UK's Qrixkuor, shredding at the Til-Two Club in San Diego.

Crushing Consecration, Courtesy of  Occult UK Quartet

No matter how you sliced it, Icon of Phobos was going to be a tough act to follow — especially for me, who was a little out of my element. Death metal isn’t my preferred genre these days, but I’d been intrigued by the “weirder” side of the genre. Luckily, I wouldn’t have to wait for the headliner to get it.

With fists raised in the air, Qrixkuor (UK) launched into an intoxicating abyssal attack. Cacophonous, catacomb-crushing heaviness fell upon the audience like an Old Testament plague as the two guitarists’ shredded their stringed implements with tempest-force tremolo picking. I was fixated on the drummer’s mercilessly clean tom rolls and ultra-efficient blasting — but Qrixkuor pulled off an immense-sounding set overall. The only visual effects they subscribed to was one of the guitarists who had donned an executioner’s mask and some kind of occult pendant ’round his neck — for the most part, Qrixkuor focused their every effort on delivering a razor-sharp set of massive, apocalyptic metal.

Anticipation for the ‘Incantation

12:45 AM had creeped its way in, but the room buzzed with anticipation for the headliner.

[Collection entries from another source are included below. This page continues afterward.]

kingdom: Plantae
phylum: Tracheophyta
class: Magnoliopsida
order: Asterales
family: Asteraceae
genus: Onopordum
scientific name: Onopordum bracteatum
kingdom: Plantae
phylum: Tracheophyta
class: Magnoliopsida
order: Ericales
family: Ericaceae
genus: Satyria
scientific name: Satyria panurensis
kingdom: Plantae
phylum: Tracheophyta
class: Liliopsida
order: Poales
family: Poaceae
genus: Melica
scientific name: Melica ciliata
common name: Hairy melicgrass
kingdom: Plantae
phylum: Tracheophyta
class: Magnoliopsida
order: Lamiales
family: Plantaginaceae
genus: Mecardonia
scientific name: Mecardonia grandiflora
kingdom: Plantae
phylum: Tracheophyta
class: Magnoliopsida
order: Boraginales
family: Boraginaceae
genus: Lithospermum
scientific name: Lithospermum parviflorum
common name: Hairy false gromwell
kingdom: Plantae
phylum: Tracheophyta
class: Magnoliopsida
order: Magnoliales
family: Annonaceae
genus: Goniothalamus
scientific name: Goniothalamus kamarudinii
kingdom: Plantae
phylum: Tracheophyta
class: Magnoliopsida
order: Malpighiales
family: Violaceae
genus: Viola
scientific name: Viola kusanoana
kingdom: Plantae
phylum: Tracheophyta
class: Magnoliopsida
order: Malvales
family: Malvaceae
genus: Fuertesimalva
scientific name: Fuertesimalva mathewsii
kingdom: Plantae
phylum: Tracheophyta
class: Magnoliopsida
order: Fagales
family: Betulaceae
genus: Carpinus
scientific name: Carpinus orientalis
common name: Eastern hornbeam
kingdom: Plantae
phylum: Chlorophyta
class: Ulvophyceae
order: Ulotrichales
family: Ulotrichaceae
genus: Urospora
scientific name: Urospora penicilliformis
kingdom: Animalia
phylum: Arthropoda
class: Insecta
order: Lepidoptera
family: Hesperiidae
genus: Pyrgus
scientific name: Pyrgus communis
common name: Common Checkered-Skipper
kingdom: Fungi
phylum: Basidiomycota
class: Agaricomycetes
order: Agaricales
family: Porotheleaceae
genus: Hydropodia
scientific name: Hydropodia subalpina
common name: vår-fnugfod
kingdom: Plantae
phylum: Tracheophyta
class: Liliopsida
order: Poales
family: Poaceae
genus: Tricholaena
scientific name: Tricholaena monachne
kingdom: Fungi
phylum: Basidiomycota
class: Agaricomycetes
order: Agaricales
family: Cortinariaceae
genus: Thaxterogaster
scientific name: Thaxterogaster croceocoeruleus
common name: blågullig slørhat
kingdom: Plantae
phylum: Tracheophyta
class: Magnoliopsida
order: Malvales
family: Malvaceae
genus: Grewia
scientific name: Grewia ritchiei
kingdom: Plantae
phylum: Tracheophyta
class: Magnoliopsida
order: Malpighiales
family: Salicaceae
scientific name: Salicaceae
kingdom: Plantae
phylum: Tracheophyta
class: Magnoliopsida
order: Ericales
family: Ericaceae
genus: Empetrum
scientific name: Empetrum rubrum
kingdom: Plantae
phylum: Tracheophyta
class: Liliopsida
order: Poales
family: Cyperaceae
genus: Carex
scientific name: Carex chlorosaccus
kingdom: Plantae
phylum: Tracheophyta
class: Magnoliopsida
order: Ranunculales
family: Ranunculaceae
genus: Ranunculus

I’ll admit, I didn’t quite revere Blood Incantation (Denver, CO) quite the way many others in the metal community do, but I was looking to change that.

Denver's Blood Incantation, playing live at the Til-Two Club in San Diego.The previous bands had asked the venue for more vocal reverb; such requests aren’t uncommon to achieve the sound envisioned by the artist. Blood Incantation was no different, although their requests seemed to swing the other way — the guitarist/vocalist told the engineer for no reverb, as he’d brought a fleet of pedals to do it all himself.

If “weird” death metal was what I was after, I got what I wanted with Blood Incantation. With mesmerizing musicianship, they manhandled their set of complex compositions brimming with odd-time extensions, tempo shifts, and ruthless death metal bludgeoning. Blood Incantation met each technical feat head-on, returning each challenge ten-fold with ferocity and skill. The colossal Vitrification of Blood (Part 1) was a notable thrill, ripping the audience through thirteen minutes of twisting tempos and swelling, sweltering structure.

Aside from their musical prowess, Blood Incantation was surprisingly high on entertainment value. I saw the reason for the vocalist’s earlier request — he used his pedal rig for more than enhancing his roars to cavernous depths; it was integral to a kind off-kilter, unexpected stage banter.

“Ever wonder why no one can read ancient Sumerian tablets?” he quizzed us, as the band prepped to launch into The 5th Tablet. “Because ‘They’ don’t want you read ancient Sumerian tablets.”

Over time, his warnings against government cover-ups, which seemed genuine at first, later seemed a bit more tongue-in-cheek as we warmed up to his timing and delivery. Whether they believe in any of that or not (they don’t have a Facebook page, after all; talk about staying off the grid) was irrelevant — their skill as musicians was enough to make me highly suspect that aliens do exist, and they go by the name Blood Incantation.

A rousing chant from the audience convinced the venue to let the band have an encore, and Blood Incantation finished with the excellent (and relatively short) Hovering Lifeless.

‘Til Next Time, Til-Two

True to its name, the Til-Two Club emptied its occupants just as the 2 AM hour approached. Another night of successful live music. I’ve always considered the live setting to have the ideal conditions to experience new bands, and despite a few technical misfortunes for Impure Consecration, all the groups that night were at the top of their class. Regardless of whatever unforeseen errors that come up, watching bands perform can’t ever fully translate from a recording — Fallen Angel’s energy; Impure Consecration‘s evocative appearance; Icon of Phobos’s theatrical flair; Qrixkuor’s ruthless focus; or Blood Incantation’s precision playing and banter. This is a lineup I think I’ll remember for a long time.